In my first year in school, I used my newly-developed English language skills to step outside of my comfort zone and get more involved in my school community. I became a member of the student council, got involved in a fundraising program for our graduation, and joined the recycling team. Without realizing it, everything finally felt normal. This maze to me finally became home. The people who were strangers to me became my friends and family, classes became easier to understand, and the jokes that were once confusing became funny. All of a sudden, I found myself calling this place my community, my neighborhood, and my home.

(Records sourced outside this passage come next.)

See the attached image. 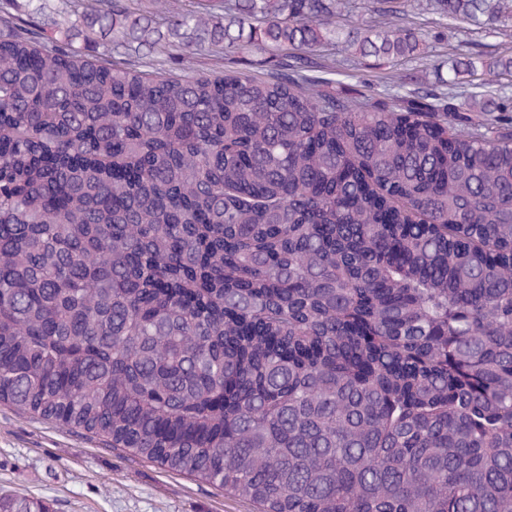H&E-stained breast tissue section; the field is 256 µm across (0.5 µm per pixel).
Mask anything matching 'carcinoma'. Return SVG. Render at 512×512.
I'll use <instances>...</instances> for the list:
<instances>
[{
    "instance_id": "cac0c4a2",
    "label": "carcinoma",
    "mask_w": 512,
    "mask_h": 512,
    "mask_svg": "<svg viewBox=\"0 0 512 512\" xmlns=\"http://www.w3.org/2000/svg\"><path fill=\"white\" fill-rule=\"evenodd\" d=\"M12 2L0 405L261 512H512V106L466 93L474 63L373 103L312 75L344 30L359 63L426 57L411 0L362 24L355 0H56L57 31ZM413 6L512 21V0ZM132 44L279 61L169 78ZM485 67L512 77V53Z\"/></svg>"
}]
</instances>
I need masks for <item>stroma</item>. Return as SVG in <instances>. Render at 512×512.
I'll use <instances>...</instances> for the list:
<instances>
[{
  "label": "stroma",
  "instance_id": "stroma-1",
  "mask_svg": "<svg viewBox=\"0 0 512 512\" xmlns=\"http://www.w3.org/2000/svg\"><path fill=\"white\" fill-rule=\"evenodd\" d=\"M512 46V25L484 31L467 25L446 40L431 41L429 55L404 63V89L438 85L453 60H469L479 71L472 90L512 103V78L482 71L483 62ZM345 73L336 92L354 81L365 83L376 99L378 69L355 65L345 44L332 50ZM0 494L39 498L56 512H256L248 499L217 486L118 453L85 433L37 417L21 416L0 405Z\"/></svg>",
  "mask_w": 512,
  "mask_h": 512
}]
</instances>
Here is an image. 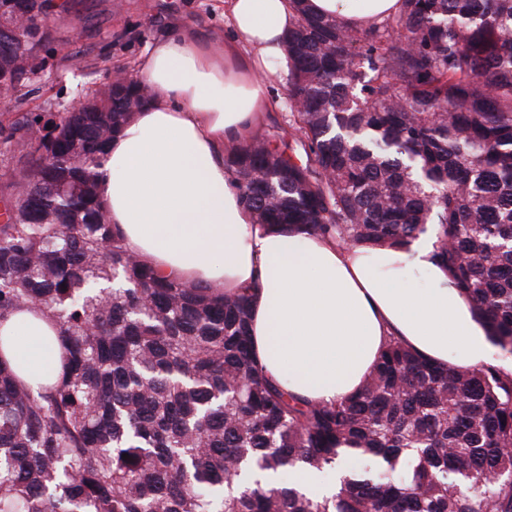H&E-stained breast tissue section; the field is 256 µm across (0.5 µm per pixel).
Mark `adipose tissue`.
<instances>
[{
	"label": "adipose tissue",
	"mask_w": 512,
	"mask_h": 512,
	"mask_svg": "<svg viewBox=\"0 0 512 512\" xmlns=\"http://www.w3.org/2000/svg\"><path fill=\"white\" fill-rule=\"evenodd\" d=\"M229 37L214 48L188 21L140 63L149 105L110 142L98 194L128 250L159 275L250 291L249 333L263 373L298 400L333 404L356 393L380 350L398 338L435 363L474 366L495 347L472 303L434 257L409 249L342 248L315 235L267 230L241 204L225 152L270 105L287 71L289 0H226ZM321 15L363 25L399 0H308ZM46 321L19 312L0 324V353L39 381L51 348Z\"/></svg>",
	"instance_id": "ef3b65f1"
}]
</instances>
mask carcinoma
Returning a JSON list of instances; mask_svg holds the SVG:
<instances>
[{
    "instance_id": "cac0c4a2",
    "label": "carcinoma",
    "mask_w": 512,
    "mask_h": 512,
    "mask_svg": "<svg viewBox=\"0 0 512 512\" xmlns=\"http://www.w3.org/2000/svg\"><path fill=\"white\" fill-rule=\"evenodd\" d=\"M292 0L291 137L224 158L255 223L340 247L435 258L512 354V0H400L365 26ZM53 0L17 17L40 73ZM149 87L114 70L70 112L0 119V322L39 308L57 333L33 387L0 357V512H512V372L441 367L391 339L355 394L299 401L250 356V295L163 278L98 196L107 148ZM96 112H76L81 102ZM368 466L316 497L285 476ZM129 458H123V455Z\"/></svg>"
}]
</instances>
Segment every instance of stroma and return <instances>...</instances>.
Returning <instances> with one entry per match:
<instances>
[{"label": "stroma", "instance_id": "obj_1", "mask_svg": "<svg viewBox=\"0 0 512 512\" xmlns=\"http://www.w3.org/2000/svg\"><path fill=\"white\" fill-rule=\"evenodd\" d=\"M178 16L223 44L228 33L225 0H58L52 24L70 58L45 72L43 89L28 102V110H61L73 87L99 91L115 67L138 71L154 44L171 35Z\"/></svg>", "mask_w": 512, "mask_h": 512}]
</instances>
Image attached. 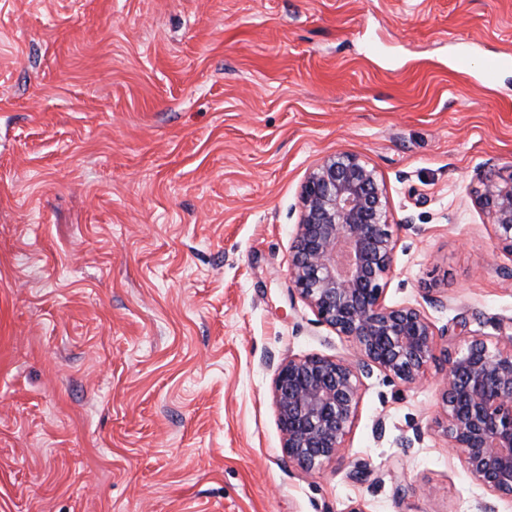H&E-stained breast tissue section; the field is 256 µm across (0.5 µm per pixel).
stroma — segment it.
<instances>
[{
  "mask_svg": "<svg viewBox=\"0 0 512 512\" xmlns=\"http://www.w3.org/2000/svg\"><path fill=\"white\" fill-rule=\"evenodd\" d=\"M506 53L512 0H0V512H483L441 364L363 377L310 474L274 377L355 357L288 292L301 185L339 152L387 183L386 303L441 350L512 340L474 203L512 172Z\"/></svg>",
  "mask_w": 512,
  "mask_h": 512,
  "instance_id": "1",
  "label": "stroma"
}]
</instances>
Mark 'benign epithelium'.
I'll return each mask as SVG.
<instances>
[{
  "mask_svg": "<svg viewBox=\"0 0 512 512\" xmlns=\"http://www.w3.org/2000/svg\"><path fill=\"white\" fill-rule=\"evenodd\" d=\"M481 183L477 203L498 246L512 256V172L489 171ZM301 199L290 292L356 348L354 361L313 354L285 359L276 369L282 453L311 473L344 459L361 376L377 369L414 386L436 360L437 339L420 309L385 303L396 240L378 170L355 153L328 156L309 171ZM444 363L448 445L490 497L512 500V337L505 349L469 335Z\"/></svg>",
  "mask_w": 512,
  "mask_h": 512,
  "instance_id": "1",
  "label": "benign epithelium"
}]
</instances>
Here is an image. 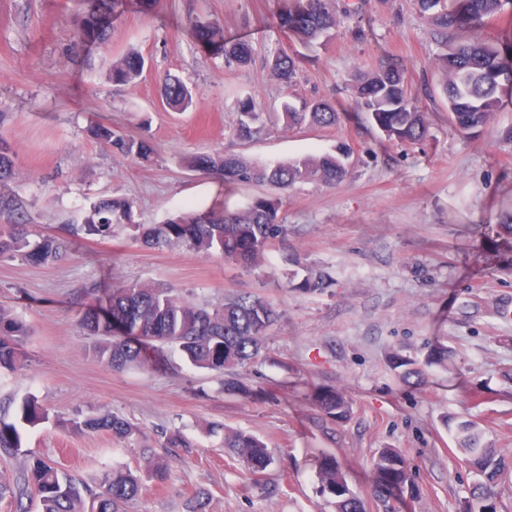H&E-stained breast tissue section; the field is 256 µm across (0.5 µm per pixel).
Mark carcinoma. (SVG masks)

Like the birds in my grandfather’s nest, I finally gained the courage to leave and learn to take flight. While working hard to develop my skills as a bilingual student, I also grew in confidence as a person. After only two years of learning English, I was placed into English Honors 10 as a sophomore, I took AP Language as a Junior, and I am now taking AP Literature as a senior. In a few short years, I was able to transform from a shy and reserved girl that struggled to understand and speak English into an empowered and motivated student and person. I’ve been able to come so far, going from A-Z Scholastic books in the 8th grade to analyzing Shakespearean plays in the 10th. As I continue to spread my wings, I am more confident in classes, I am engaged with my school community, and I am an outspoken member in class, in the NHS, and in my own community. I even started to help in a program where young children learn Arabic. This allowed me to develop and share my skills as a bilingual person while understanding the point of view of students who are going through similar challenges that I went through. All these challenges became strengths, and even though it took time, I’m finally ready to build my own nest.